**Exercise prompt**: Please rewrite the records below, replacing "categories" with "classes" and keeping everything else unchanged; leave the pictures out.

== Provided records

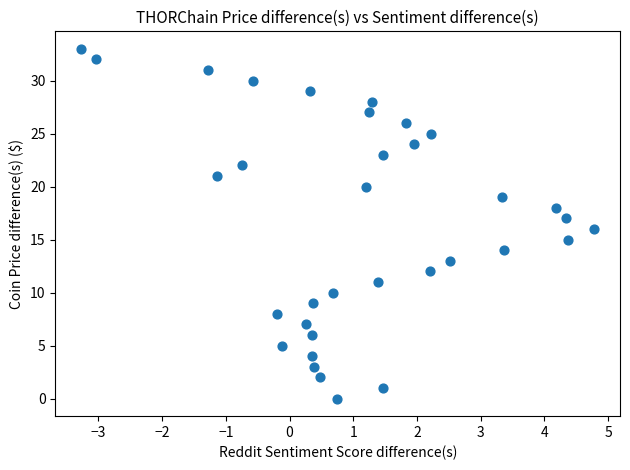

How many data points are displayed?

34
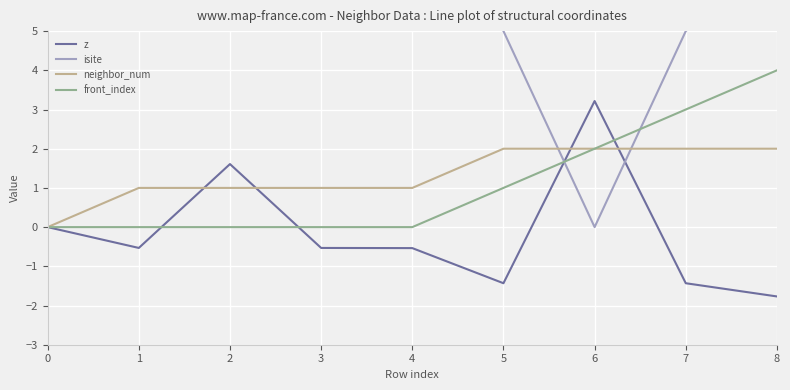

How many interior local valleys does the z series have?

2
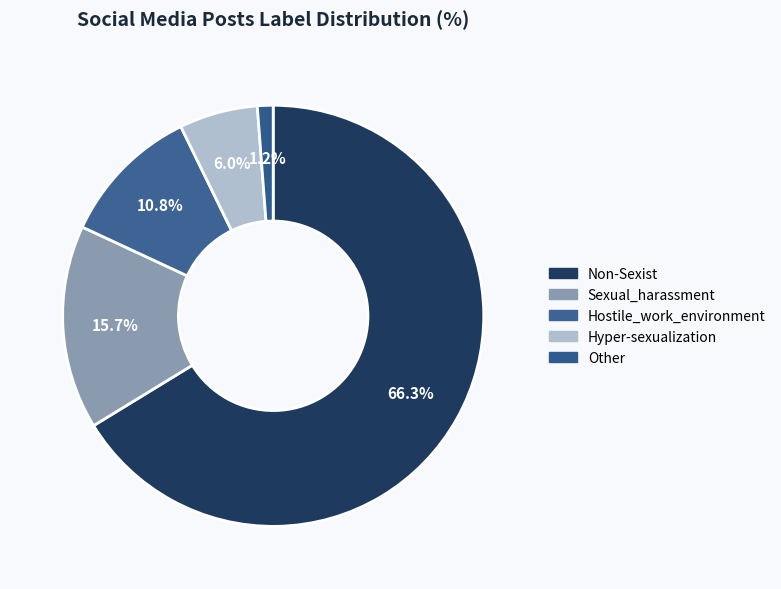

Rank the categories by value from highest to lowest.

Non-Sexist, Sexual_harassment, Hostile_work_environment, Hyper-sexualization, Other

====

**Result**:
How many data points are displayed?

34

How many interior local valleys does the z series have?

2

Rank the classes by value from highest to lowest.

Non-Sexist, Sexual_harassment, Hostile_work_environment, Hyper-sexualization, Other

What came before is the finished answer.